───── SEITE ─────
Bild: Die grandiose Unterhose: Das TV-Zentrum ist jetzt auf Sendung.
PEKING taz | Das ist unüblich für China. Normalerweise lässt sich ein
chinesisches Unternehmen die Gelegenheit nicht nehmen, den Einzug in ein so
pompöses Bauwerks nicht auch entsprechend pompös zu feiern, zumal es sich
um den neuen Hauptsitz von Chinas größtem Staatsfernseher CCTV handelt und
das auch noch mitten in Pekings bester Lage. Doch die offizielle
Eröffnungsfeier am Mittwochabend fiel bescheiden aus.
Das mag daran liegen, dass der hässliche Klotz nach insgesamt zehnjähriger
Bauzeit und einer Milliarde verschlungener US-Dollar seit vier Jahren so
aussieht, als wäre er bereits fertig und er damit für die Pekinger nicht
mehr wirklich eine Sensation darstellt. Denn die Außenfassade des 234 Meter
hohen Bauwerks wurde bereits 2008 pünktlich zur Eröffnung der Olympischen
Sommerspiele angebracht. Der komplizierte technische Innenausbau hat sich
bis jetzt hingezogen.
─────
AUFGABENSTELLUNG:
Beantworten Sie anhand des Artikels über den neuen CCTV-Hauptsitz:
(a) Wie hoch ist das Bauwerk?
(b) In welchem Jahr und zu welchem Anlass wurde die Außenfassade angebracht?
(c) Wie lange dauerte die Bauzeit insgesamt?
Die Daten sind hierfür ohne Belang.
───── INHALT DER DATEN ─────
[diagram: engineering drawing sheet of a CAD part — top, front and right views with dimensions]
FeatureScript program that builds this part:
─────
───── INHALT DER DATEN ─────
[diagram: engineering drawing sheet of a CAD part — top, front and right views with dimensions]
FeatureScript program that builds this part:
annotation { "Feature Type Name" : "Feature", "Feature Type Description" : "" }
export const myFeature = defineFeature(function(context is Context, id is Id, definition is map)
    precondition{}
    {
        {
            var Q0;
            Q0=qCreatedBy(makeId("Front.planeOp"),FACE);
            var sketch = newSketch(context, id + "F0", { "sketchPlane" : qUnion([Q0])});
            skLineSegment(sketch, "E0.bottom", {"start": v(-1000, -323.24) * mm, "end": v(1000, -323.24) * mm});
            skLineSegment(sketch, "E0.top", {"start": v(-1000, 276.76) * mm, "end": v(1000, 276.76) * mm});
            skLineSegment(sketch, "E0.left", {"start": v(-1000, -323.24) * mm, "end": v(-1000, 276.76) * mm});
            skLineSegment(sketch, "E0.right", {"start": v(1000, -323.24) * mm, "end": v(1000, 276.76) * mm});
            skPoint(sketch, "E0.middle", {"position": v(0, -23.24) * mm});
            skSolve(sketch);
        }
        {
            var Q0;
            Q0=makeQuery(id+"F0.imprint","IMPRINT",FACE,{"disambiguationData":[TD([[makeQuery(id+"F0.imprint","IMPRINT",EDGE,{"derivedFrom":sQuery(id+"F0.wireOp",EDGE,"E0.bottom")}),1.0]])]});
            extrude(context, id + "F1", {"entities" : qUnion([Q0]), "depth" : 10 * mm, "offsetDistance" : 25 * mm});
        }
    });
─────
───── INHALT DER DATEN ─────
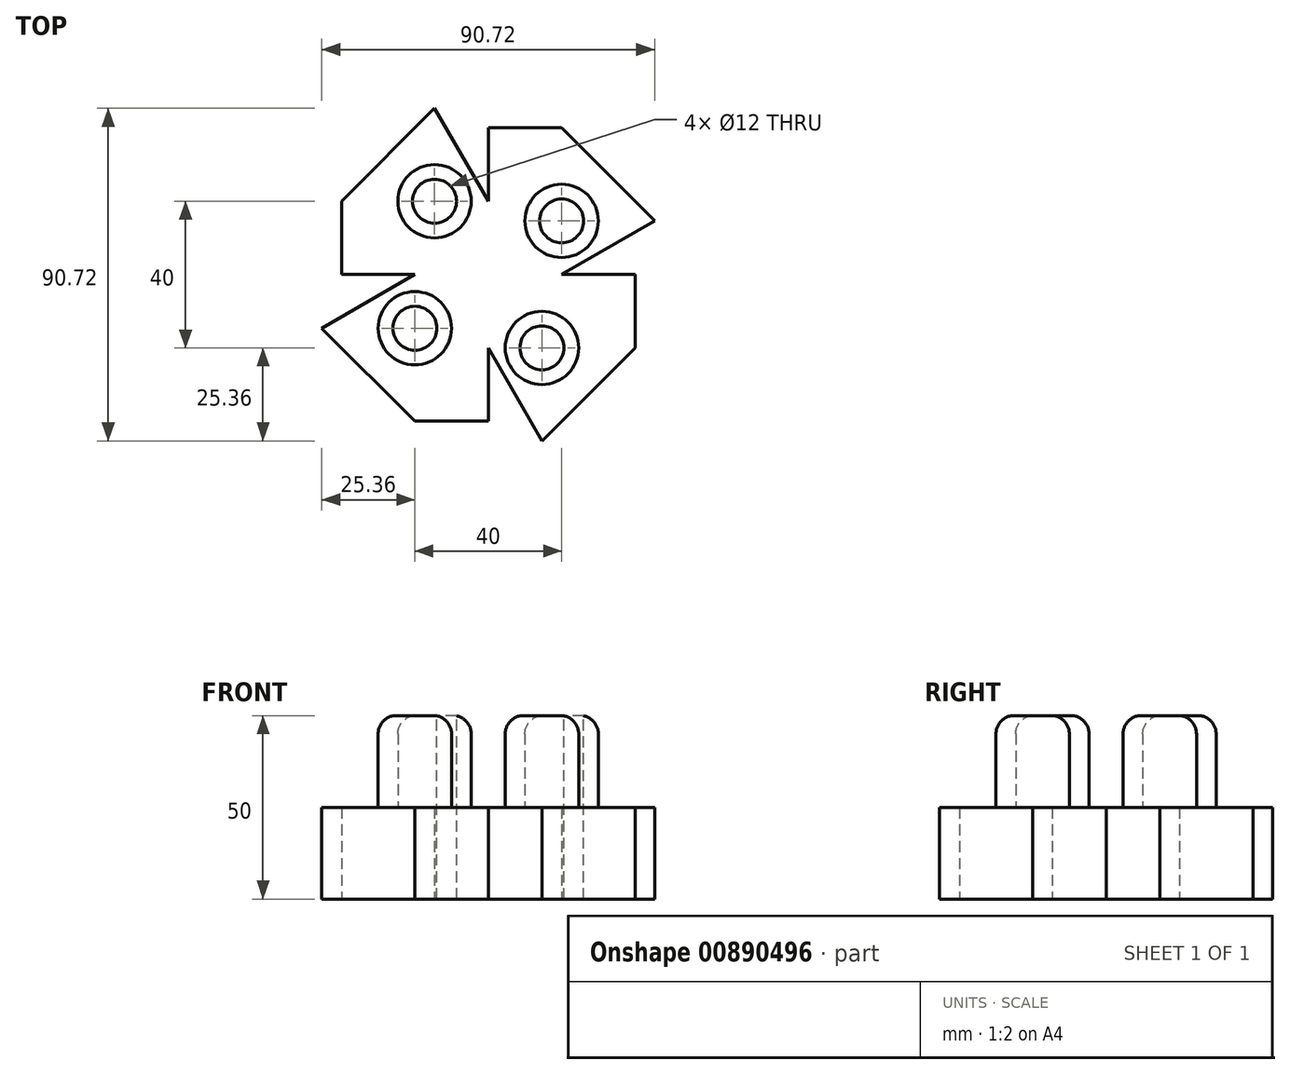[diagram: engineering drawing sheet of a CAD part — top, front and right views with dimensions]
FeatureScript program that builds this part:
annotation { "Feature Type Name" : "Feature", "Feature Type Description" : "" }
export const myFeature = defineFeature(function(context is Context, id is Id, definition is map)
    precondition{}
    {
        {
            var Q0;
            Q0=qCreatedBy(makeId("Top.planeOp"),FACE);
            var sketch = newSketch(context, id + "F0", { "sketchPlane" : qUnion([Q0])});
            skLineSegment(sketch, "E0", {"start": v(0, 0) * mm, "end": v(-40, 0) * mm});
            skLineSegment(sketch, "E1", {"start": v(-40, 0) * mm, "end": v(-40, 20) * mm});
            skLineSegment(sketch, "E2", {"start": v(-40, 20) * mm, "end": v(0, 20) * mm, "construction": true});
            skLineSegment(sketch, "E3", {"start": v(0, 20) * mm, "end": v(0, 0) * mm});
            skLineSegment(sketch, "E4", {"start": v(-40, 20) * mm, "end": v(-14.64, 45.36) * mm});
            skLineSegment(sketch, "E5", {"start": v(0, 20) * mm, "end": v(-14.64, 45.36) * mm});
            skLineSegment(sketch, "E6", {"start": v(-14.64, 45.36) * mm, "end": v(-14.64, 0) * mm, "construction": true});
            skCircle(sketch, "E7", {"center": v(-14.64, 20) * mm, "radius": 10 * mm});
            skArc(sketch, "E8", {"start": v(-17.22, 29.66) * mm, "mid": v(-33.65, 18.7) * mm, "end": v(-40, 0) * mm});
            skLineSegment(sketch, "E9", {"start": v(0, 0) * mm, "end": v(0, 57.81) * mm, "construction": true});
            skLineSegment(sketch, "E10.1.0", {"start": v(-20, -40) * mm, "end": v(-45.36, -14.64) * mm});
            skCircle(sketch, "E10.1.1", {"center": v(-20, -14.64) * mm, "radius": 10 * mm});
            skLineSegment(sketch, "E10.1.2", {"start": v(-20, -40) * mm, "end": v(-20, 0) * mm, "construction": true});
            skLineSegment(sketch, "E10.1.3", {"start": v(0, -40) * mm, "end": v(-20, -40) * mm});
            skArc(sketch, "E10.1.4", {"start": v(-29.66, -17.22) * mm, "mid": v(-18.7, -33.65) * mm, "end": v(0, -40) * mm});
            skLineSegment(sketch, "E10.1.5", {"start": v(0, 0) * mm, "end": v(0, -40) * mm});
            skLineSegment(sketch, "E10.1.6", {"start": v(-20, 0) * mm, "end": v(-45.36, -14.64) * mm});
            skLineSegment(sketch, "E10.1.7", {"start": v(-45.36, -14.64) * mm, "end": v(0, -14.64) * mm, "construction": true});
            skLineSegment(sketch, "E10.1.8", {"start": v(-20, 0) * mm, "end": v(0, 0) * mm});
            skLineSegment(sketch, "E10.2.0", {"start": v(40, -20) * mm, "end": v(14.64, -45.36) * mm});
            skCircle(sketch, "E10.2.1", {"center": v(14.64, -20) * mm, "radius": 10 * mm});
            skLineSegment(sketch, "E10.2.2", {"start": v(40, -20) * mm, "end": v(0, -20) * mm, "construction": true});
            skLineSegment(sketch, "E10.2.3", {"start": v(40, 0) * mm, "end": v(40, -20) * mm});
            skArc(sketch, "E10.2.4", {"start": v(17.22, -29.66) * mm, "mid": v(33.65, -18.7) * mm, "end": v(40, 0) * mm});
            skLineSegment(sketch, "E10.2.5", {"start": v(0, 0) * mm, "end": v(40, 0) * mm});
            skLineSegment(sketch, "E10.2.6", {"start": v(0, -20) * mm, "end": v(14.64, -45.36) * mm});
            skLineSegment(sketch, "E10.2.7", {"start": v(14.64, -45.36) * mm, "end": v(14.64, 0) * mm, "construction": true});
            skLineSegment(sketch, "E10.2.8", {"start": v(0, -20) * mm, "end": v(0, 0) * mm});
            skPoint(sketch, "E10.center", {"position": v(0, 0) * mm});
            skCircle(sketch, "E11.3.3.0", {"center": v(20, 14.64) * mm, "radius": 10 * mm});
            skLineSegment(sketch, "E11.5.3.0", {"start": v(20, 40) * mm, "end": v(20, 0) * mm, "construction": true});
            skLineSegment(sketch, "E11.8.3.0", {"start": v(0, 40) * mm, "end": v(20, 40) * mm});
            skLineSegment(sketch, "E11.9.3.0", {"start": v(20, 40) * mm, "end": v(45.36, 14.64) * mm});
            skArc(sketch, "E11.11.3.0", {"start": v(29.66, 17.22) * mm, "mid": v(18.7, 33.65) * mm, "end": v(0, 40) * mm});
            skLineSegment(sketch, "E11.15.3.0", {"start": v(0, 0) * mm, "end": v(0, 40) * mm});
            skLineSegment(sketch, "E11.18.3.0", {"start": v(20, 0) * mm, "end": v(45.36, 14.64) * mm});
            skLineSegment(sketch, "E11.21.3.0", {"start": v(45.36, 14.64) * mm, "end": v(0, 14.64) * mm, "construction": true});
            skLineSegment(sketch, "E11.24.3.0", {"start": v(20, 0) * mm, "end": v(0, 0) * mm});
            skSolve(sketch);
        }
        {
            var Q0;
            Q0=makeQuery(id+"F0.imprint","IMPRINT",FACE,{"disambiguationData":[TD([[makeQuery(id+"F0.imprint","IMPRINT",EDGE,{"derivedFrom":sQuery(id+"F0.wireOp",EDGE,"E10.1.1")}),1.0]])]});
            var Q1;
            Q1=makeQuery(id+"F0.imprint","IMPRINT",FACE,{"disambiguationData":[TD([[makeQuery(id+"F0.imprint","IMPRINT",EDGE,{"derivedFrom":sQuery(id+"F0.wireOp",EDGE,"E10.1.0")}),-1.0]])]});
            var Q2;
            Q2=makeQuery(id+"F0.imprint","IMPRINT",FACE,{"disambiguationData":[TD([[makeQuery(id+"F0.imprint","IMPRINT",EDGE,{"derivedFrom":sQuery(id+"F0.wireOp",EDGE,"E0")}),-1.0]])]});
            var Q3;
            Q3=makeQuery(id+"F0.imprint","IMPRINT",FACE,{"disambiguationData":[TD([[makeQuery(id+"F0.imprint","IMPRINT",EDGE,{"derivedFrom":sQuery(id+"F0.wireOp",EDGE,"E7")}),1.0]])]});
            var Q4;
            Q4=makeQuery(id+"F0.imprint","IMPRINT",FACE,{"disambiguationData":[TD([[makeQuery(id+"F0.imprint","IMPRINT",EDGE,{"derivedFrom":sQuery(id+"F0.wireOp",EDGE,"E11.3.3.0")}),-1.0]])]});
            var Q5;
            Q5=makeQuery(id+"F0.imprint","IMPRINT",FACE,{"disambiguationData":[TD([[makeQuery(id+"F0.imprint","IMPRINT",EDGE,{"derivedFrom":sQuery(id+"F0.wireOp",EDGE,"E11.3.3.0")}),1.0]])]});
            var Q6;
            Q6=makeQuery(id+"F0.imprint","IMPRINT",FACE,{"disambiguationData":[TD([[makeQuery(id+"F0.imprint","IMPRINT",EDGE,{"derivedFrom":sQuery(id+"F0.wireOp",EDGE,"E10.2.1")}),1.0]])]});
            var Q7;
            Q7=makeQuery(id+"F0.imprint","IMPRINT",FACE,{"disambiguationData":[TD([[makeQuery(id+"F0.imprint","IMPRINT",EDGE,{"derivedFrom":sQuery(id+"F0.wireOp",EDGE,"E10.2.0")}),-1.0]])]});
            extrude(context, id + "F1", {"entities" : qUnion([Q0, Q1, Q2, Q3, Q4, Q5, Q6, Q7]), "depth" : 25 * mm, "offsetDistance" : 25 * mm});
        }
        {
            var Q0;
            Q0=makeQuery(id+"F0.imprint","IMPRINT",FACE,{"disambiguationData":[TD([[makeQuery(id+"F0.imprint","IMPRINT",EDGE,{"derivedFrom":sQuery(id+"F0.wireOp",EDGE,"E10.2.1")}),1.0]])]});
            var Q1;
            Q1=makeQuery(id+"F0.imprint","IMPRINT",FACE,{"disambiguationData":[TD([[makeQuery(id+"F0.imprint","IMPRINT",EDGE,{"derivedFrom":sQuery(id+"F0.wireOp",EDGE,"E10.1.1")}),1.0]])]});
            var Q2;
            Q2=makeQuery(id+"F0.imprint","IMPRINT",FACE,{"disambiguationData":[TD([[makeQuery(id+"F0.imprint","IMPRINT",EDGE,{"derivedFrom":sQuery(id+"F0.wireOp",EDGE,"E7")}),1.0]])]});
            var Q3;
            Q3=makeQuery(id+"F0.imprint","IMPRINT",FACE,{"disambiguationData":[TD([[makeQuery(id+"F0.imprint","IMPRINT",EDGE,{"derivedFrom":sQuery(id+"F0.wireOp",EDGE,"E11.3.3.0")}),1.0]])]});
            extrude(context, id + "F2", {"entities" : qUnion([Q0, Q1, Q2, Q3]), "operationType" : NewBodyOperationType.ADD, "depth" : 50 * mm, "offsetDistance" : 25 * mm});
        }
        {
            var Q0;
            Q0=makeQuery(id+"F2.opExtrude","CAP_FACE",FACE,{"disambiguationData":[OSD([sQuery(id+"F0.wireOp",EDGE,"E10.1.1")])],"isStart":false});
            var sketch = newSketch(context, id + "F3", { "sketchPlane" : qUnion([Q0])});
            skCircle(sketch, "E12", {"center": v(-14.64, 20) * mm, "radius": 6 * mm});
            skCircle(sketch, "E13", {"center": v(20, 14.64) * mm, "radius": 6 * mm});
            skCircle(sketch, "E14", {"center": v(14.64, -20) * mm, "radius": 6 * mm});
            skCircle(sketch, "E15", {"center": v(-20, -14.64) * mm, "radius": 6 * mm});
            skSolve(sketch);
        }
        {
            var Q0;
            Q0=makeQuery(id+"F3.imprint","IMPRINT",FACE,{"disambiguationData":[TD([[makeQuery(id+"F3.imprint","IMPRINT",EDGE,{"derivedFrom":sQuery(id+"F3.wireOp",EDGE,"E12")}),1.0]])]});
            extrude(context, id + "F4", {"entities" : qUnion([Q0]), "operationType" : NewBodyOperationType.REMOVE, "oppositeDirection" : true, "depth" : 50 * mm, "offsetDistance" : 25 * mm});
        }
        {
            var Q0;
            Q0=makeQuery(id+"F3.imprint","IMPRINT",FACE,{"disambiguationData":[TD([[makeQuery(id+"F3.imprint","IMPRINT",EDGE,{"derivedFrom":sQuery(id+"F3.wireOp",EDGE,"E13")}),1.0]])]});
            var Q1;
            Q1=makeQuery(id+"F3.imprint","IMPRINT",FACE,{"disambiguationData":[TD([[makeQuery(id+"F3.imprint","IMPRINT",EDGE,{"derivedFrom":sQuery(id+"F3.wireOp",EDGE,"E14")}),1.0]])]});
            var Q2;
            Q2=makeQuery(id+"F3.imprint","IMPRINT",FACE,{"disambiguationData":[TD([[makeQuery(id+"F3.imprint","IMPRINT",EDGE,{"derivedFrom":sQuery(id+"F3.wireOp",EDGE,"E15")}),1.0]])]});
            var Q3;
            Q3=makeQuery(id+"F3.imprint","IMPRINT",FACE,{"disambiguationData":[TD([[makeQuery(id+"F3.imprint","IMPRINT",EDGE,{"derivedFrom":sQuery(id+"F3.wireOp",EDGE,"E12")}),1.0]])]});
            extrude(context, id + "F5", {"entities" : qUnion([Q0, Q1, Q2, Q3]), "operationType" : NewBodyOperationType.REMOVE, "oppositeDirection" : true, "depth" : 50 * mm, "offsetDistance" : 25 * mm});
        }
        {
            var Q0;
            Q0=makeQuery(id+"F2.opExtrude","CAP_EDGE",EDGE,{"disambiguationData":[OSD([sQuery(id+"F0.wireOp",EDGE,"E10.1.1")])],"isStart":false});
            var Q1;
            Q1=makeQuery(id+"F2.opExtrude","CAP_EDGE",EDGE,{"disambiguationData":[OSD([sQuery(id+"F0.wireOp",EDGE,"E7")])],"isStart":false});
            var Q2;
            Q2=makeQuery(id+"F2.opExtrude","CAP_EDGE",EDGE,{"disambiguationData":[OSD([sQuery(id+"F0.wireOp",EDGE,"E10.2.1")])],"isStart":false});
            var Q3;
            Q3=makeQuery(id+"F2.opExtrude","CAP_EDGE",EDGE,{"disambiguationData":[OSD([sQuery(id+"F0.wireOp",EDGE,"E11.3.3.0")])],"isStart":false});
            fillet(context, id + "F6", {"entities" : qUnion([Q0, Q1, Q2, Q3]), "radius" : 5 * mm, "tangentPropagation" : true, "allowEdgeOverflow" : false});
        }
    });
─────
LÖSUNG:
(a) 234 Meter.
(b) 2008, pünktlich zur Eröffnung der Olympischen Sommerspiele.
(c) Zehn Jahre.